Having begun working part-time in the retail trade at age 11, Lyman Bloomingdale decided to go out on his own at the age of 31. He teamed up with his brother Joseph to start their own business. By choosing a storefront with two large plate glass windows, the Bloomingdale Brothers opened a 20’ by 75’ store at 938 Third Avenue on a cool, sunny day in April of 1872. Sales at the end of the day totaled $3.68, but they weren’t discouraged.
Within a month of opening their store, business had become brisk enough to convert the stockroom into an expanded sales floor. Lyman recognized the value of using the metropolitan dailies to advertise their wares.
As the nation entered a depression in September 1873, eighteen months after opening, the Bloomindale Brothers recognized the need to redirect their merchandising policy to “offer the best possible value for the least possible price”.
Three years after the depression began, it finally burned itself out and Bloomingdale Brothers acquired a five-story building with good window space on the corner of 56th Street and Third Avenue. Suddenly, Bloomindale’s had become a department store.
By 1879, the new Third Avenue “El” (elevated) Train raced along the East Side from 67th to 129th Streets and with it came the masses from the suburbs. A combination of Lyman’s inventiveness and creativity as well as the proximity to the “El” Train increased sales to over $851,000 by 1883. When electric lights and telephones were invented, Lyman used them bring the crowds and increase sales .
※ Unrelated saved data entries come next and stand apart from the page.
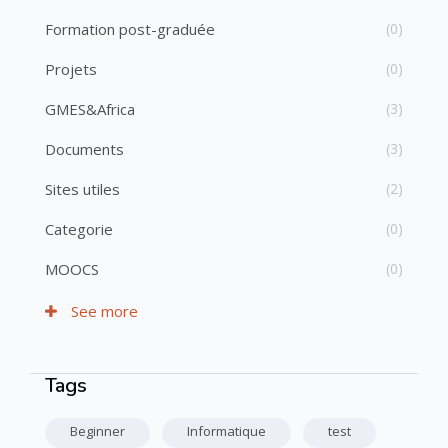
Formation post-graduée
(0)
Projets
(0)
GMES&Africa
(3)
Documents
(3)
Sites utiles
(2)
Categorie
(0)
MOOCS
(0)
See more
Tags
Passer Tags
Beginner
Informatique
test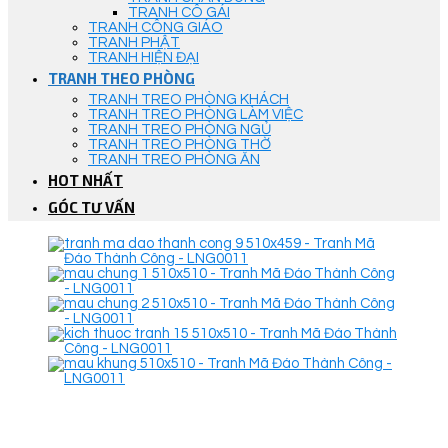
TRANH CÔ GÁI
TRANH CÔNG GIÁO
TRANH PHẬT
TRANH HIỆN ĐẠI
TRANH THEO PHÒNG
TRANH TREO PHÒNG KHÁCH
TRANH TREO PHÒNG LÀM VIỆC
TRANH TREO PHÒNG NGỦ
TRANH TREO PHÒNG THỜ
TRANH TREO PHÒNG ĂN
HOT NHẤT
GÓC TƯ VẤN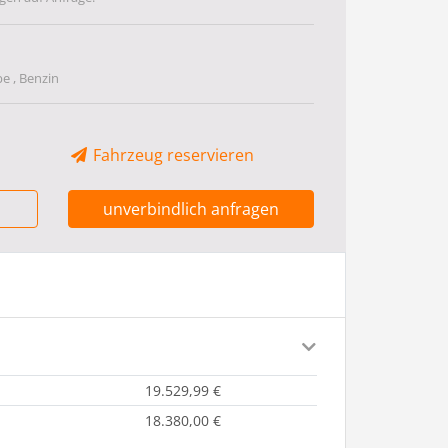
be , Benzin
Fahrzeug reservieren
unverbindlich anfragen
19.529,99 €
18.380,00 €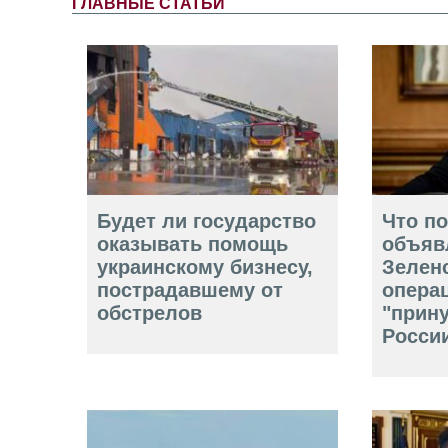
ГЛАВНЫЕ СТАТЬИ
Будет ли государство
Что п
оказывать помощь
объяв
украинскому бизнесу,
Зелен
пострадавшему от
опера
обстрелов
"прин
Росси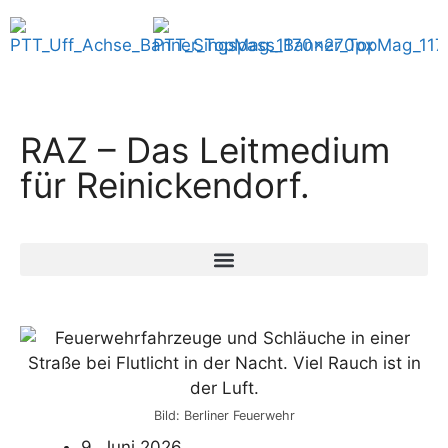
RAZ – Das Leitmedium
für Reinickendorf.
Bild: Berliner Feuerwehr
9. Juni 2026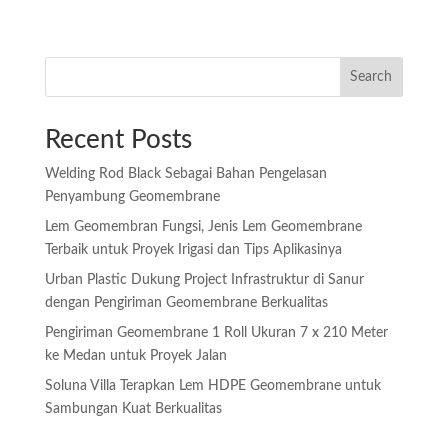
Search
Recent Posts
Welding Rod Black Sebagai Bahan Pengelasan
Penyambung Geomembrane
Lem Geomembran Fungsi, Jenis Lem Geomembrane
Terbaik untuk Proyek Irigasi dan Tips Aplikasinya
Urban Plastic Dukung Project Infrastruktur di Sanur
dengan Pengiriman Geomembrane Berkualitas
Pengiriman Geomembrane 1 Roll Ukuran 7 x 210 Meter
ke Medan untuk Proyek Jalan
Soluna Villa Terapkan Lem HDPE Geomembrane untuk
Sambungan Kuat Berkualitas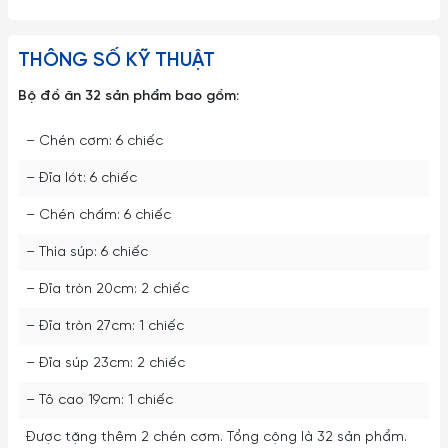
THÔNG SỐ KỸ THUẬT
Bộ đồ ăn 32 sản phẩm bao gồm:
– Chén cơm: 6 chiếc
– Đĩa lót: 6 chiếc
– Chén chấm: 6 chiếc
– Thìa súp: 6 chiếc
– Đĩa tròn 20cm: 2 chiếc
– Đĩa tròn 27cm: 1 chiếc
– Đĩa súp 23cm: 2 chiếc
– Tô cao 19cm: 1 chiếc
Được tặng thêm 2 chén cơm. Tổng cộng là 32 sản phẩm.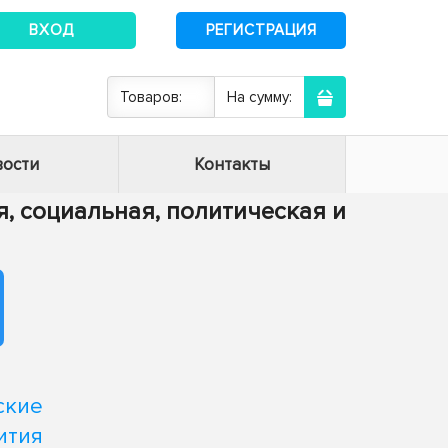
ВХОД
РЕГИСТРАЦИЯ
Товаров:
На сумму:
ости
Контакты
я, социальная, политическая и
ские
ития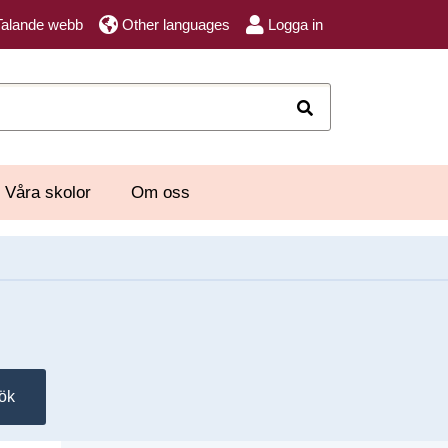
Talande webb
Other languages
Logga in
Sök
Våra skolor
Om oss
ök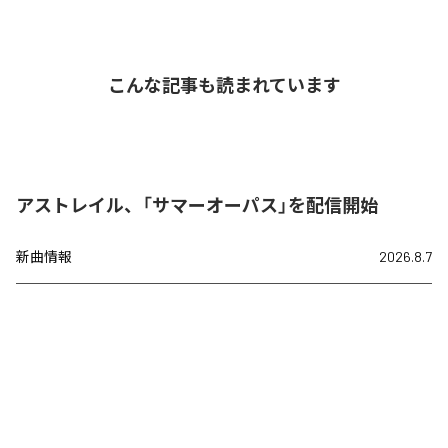
こんな記事も読まれています
アストレイル、「サマーオーパス」を配信開始
新曲情報
2026.8.7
Expansion came again in 1886, just as New York’s most well-known landmark, the Statue of Liberty, was unveiled. Lyman was preoccupied with the move to their new store at 59th Street and Third Avenue. Destiny had decided that this would be Bloomingdale’s last move. Joseph decided to retire and Lyman continued to thrill his customers. When Lyman installed elevators in his new six-story building, he called them “sky carriages”. The wondrous conveyances were finished in plate glass mirrors and fine mahogany. Each of the “sky carriages” had small upholstered seats to carry the customers from floor to floor.